*** Data for processing ***
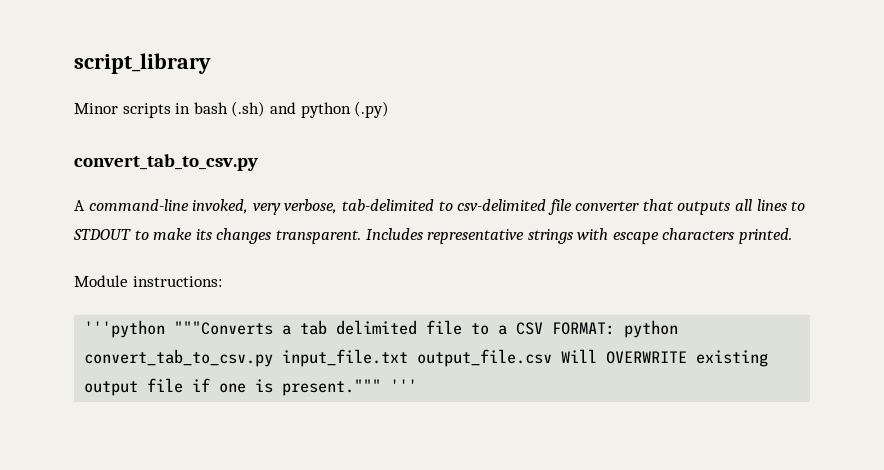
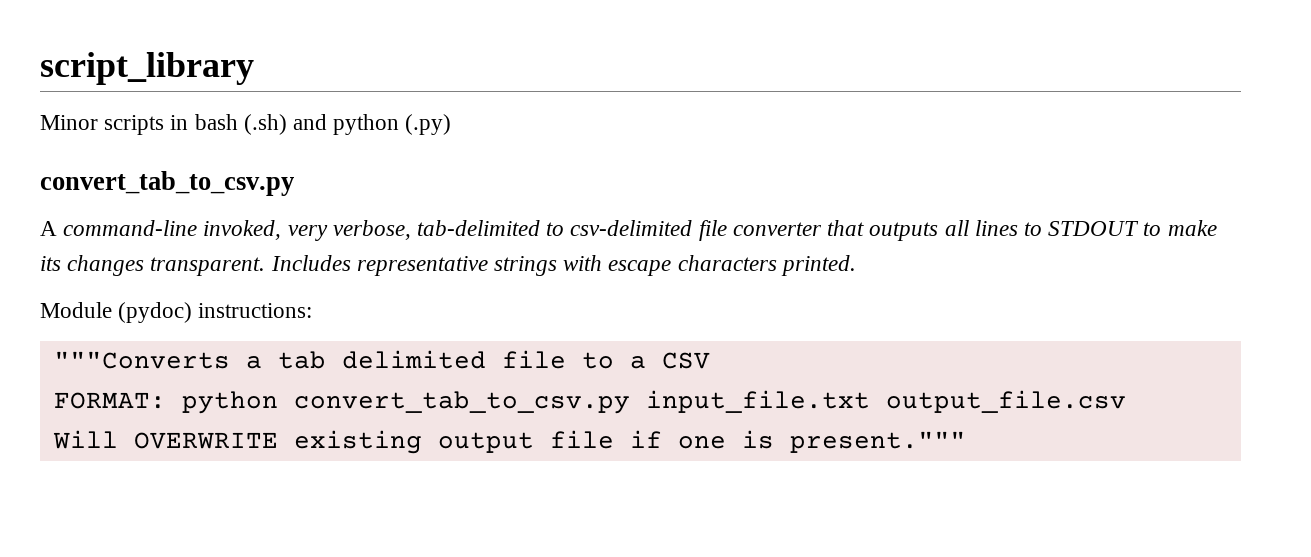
(128, 281) none -> [118,302,193,323] (pydoc)
[84,320,166,338] '''python -> (313, 310) none
(544, 328) none -> (710, 360) //
(553, 358) none -> (1126, 401) //
[390,379,418,392] ''' -> (966, 442) none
*** End of Data for processing ***
[Task details] Above are the records; give them all again exactly, apart from the pictures.

[Answer to this task]
(128, 281) none -> [118,302,193,323] (pydoc)
[84,320,166,338] '''python -> (313, 310) none
(544, 328) none -> (710, 360) //
(553, 358) none -> (1126, 401) //
[390,379,418,392] ''' -> (966, 442) none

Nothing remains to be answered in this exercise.